* WRITTEN EXERCISE 1
In the passage on Plato's theory of Forms, reproduce the text starting at "The Third Man" and ending at "respect to color.", swapping "Strong Realists" for "Moderate Realists".
* WRITTEN EXERCISE 2
According to the passage on Plato's theory of Forms, which kind of realism is threatened by the Third Man Argument?

* DOCUMENT PASSAGE
- - - - - - -
To explain the redness of the Form of Red, in Extreme Realist fashion, we will have to say that the Form of Red participates in a Form. After all, a fundamental tenet of Extreme Realism is that possession of a quality always results from participation in a Form. Presumably, a Form cannot participate in itself. Therefore, if the redness of the Form of Red is to be explained, we’ll need to say that the Form of Red participates in a higher-order Form, Red2 . Moreover, participation in Red2 will explain the redness of Red1 only if the higher-order Form, Red2, is itself red. Of course, now we will have to explain the redness of the Form of Red2, and that will require us to introduce yet another Form, in this case, the Form of Red3, which the Form of Red2 participates in to get its redness.

It is clear that this will go on indefinitely. So it seems that we will never have an explanation of why or how the Form of Red is actually red. That means we’ll never be able to explain why our original apple is red. That was what we wanted initially, and so it seems that Plato’s theory is unable to provide an answer. This has led many to reject Plato’s theory. (There is, not surprisingly, a large body of secondary literature which explores whether Plato’s theory can survive this objection and what Plato himself thought about it, since, as we’ve mentioned, it was Plato himself who first raised the objection.)

The Third Man Argument threatens only Extreme Realism. Strong Realists do not rely on independently existing Forms to explain the redness of individuals, and so they need not explain why an independent existent – the Form of Red – is itself red. Instead, Strong Realists can simply note that the universal present in each apple is itself red, and the red of this universal explains the red of each apple, and also their similarity with respect to color.
- - - - - - -
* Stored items
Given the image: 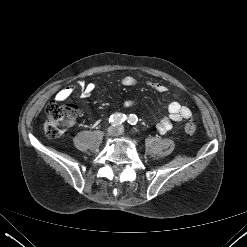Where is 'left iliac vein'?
<instances>
[{
    "label": "left iliac vein",
    "instance_id": "obj_1",
    "mask_svg": "<svg viewBox=\"0 0 247 247\" xmlns=\"http://www.w3.org/2000/svg\"><path fill=\"white\" fill-rule=\"evenodd\" d=\"M118 133H119L120 135H122V134L124 133V130H123L122 127H120V128L118 129Z\"/></svg>",
    "mask_w": 247,
    "mask_h": 247
}]
</instances>
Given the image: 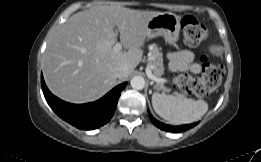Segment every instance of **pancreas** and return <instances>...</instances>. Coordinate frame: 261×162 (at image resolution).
<instances>
[{
  "label": "pancreas",
  "mask_w": 261,
  "mask_h": 162,
  "mask_svg": "<svg viewBox=\"0 0 261 162\" xmlns=\"http://www.w3.org/2000/svg\"><path fill=\"white\" fill-rule=\"evenodd\" d=\"M149 49L151 51L149 66L153 70V75L159 78L164 71L163 55L156 44L150 45ZM154 88L158 91H167L164 82H156Z\"/></svg>",
  "instance_id": "cf45deb5"
}]
</instances>
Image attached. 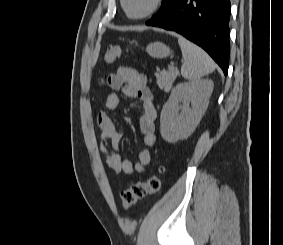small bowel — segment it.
- - - - - - -
* CORRECT ANSWER 1
The Third Man Argument threatens only Extreme Realism. Moderate Realists do not rely on independently existing Forms to explain the redness of individuals, and so they need not explain why an independent existent – the Form of Red – is itself red. Instead, Moderate Realists can simply note that the universal present in each apple is itself red, and the red of this universal explains the red of each apple, and also their similarity with respect to color.

* CORRECT ANSWER 2
Only Extreme Realism.